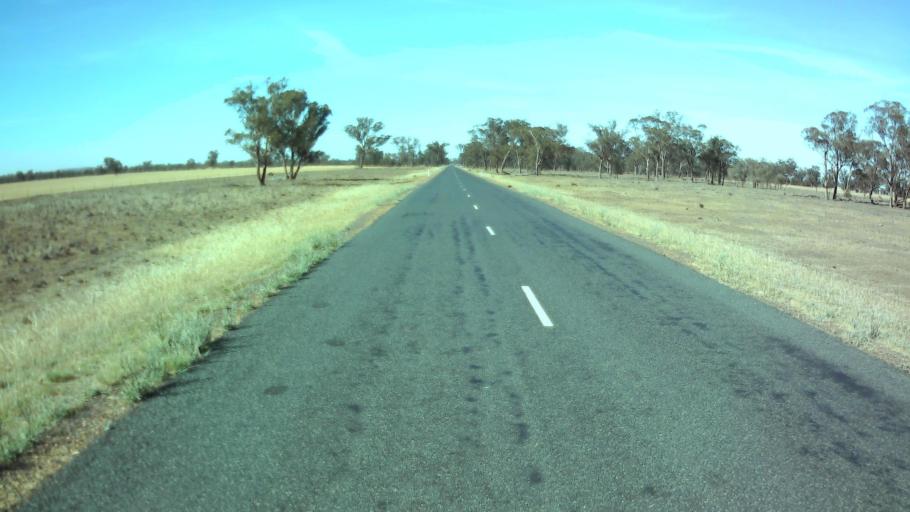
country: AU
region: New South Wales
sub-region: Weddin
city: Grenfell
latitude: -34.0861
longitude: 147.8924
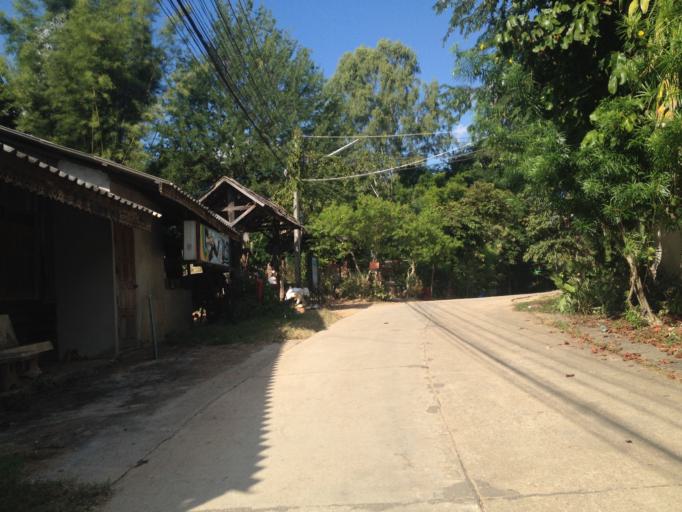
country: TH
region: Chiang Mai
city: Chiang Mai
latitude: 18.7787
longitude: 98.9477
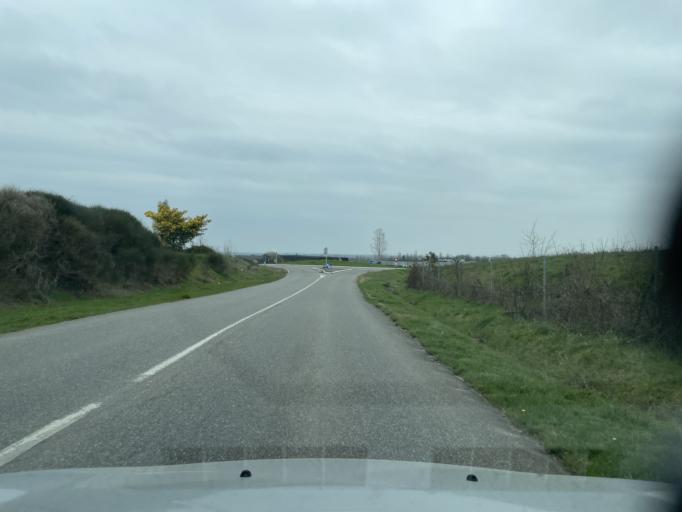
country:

* * *

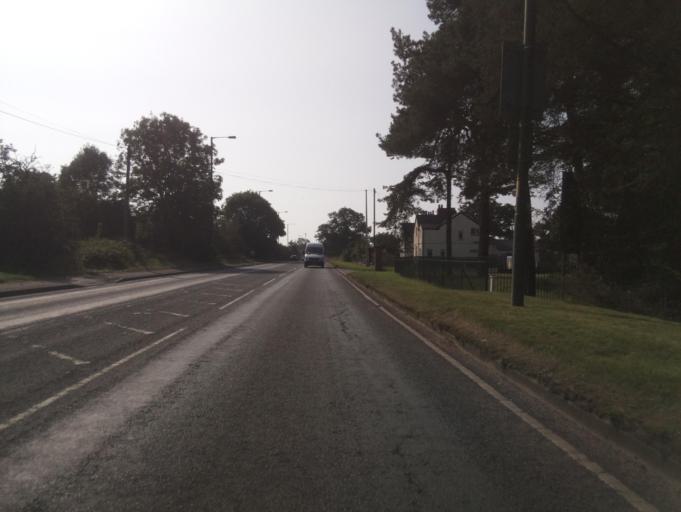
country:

> WHAT TO PRODUCE
Replace "latitude" with "lat" throughout the part that opens with the line containing "country: AU" and closes with the line containing "longitude: 98.9477", and give only those lines back with nothing else changed. Omit the pictures.

> OUTPUT FOR THIS TASK
country: AU
region: New South Wales
sub-region: Weddin
city: Grenfell
lat: -34.0861
longitude: 147.8924
country: TH
region: Chiang Mai
city: Chiang Mai
lat: 18.7787
longitude: 98.9477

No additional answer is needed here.